EXERCISE SET:
#1 Rewrite the passage about central bank digital money between "Also unlike crytpo, a" and "he will say.", inclusive, swapping "Britcoin" for "digital pound".
#2 Pick up the passage about central bank digital money where it stops and keep writing.

TEXT SEGMENT:
Also unlike crytpo, a potential Britcoin would be issued by the Bank of England and not the private sector.

But at the Mansion House, Mr Bailey will call on commercial banks to invest in digital money technology to provide consumer choice.

“This is a call to action particularly to banks – don’t leave central banks as the only show in town,” he will say.

“There is no reason that I can think of which makes well designed, enhanced digital money the sole preserve of central banks”.

The creation of a digital form of currency had been the subject of a public consultation which, Mr Bailey will say, received a record number of responses – more than 50,000.

Digital monies, Mr Bailey will add, are “perfectly possible and achievable”.

While there is not yet a specific need and no certainty a CBDC will be created, Mr Bailey will say, that should not stop research and innovation.

“Inability to specify a very precise detailed use case today is not a good reason to believe there will never be one. There are stories of scepticism around the benefits to be expected from the iPhone, and going further back, railways.”

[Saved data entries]
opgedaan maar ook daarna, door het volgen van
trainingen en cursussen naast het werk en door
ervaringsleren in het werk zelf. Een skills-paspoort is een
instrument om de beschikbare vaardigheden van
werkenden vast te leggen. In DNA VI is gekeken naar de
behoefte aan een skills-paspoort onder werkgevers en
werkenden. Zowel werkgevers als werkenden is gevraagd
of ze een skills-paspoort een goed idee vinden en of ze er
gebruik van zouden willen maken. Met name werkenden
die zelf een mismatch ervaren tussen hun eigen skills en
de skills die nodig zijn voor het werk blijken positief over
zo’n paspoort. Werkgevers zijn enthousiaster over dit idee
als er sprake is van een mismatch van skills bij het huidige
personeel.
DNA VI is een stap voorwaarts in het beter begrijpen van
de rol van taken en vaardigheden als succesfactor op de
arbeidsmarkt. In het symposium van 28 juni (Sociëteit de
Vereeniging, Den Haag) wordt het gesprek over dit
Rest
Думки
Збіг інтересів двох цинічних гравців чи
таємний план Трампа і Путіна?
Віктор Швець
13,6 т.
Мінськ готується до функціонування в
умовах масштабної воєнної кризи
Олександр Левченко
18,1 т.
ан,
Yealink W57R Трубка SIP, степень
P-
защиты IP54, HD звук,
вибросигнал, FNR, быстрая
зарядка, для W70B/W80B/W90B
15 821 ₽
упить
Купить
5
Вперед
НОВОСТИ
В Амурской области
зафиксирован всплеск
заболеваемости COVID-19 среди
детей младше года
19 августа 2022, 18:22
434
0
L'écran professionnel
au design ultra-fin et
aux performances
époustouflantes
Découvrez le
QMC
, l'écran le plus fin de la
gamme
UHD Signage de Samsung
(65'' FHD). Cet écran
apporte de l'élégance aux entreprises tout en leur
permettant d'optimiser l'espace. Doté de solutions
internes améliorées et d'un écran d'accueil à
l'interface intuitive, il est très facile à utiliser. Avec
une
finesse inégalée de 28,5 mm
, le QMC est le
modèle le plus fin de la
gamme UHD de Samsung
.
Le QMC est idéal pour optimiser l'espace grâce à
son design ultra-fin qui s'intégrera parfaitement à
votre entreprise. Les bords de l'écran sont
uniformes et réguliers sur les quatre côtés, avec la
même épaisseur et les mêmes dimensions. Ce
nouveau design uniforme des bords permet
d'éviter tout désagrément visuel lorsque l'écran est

YOUR WRITTEN ANSWERS:
#1
Also unlike crytpo, a potential digital pound would be issued by the Bank of England and not the private sector.

But at the Mansion House, Mr Bailey will call on commercial banks to invest in digital money technology to provide consumer choice.

“This is a call to action particularly to banks – don’t leave central banks as the only show in town,” he will say.

#2
A Britcoin could facilitate smart contracts, in which money would be programmed to only be released when an action was carried out.

Mr Bailey will say concern was raised by some of the public consultation submissions over power authorities may have to reach into people’s privacy with a Britcoin. But this is “absolutely at odds” with what the bank would do, he will say.

“Incidentally, whoever painted “no to CBDC” on a motorway bridge, I can only apologise to the Cumbria Biodiversity Data Centre. Sorry.”

A decision on whether to implement a digital pound will be made around the middle of the decade.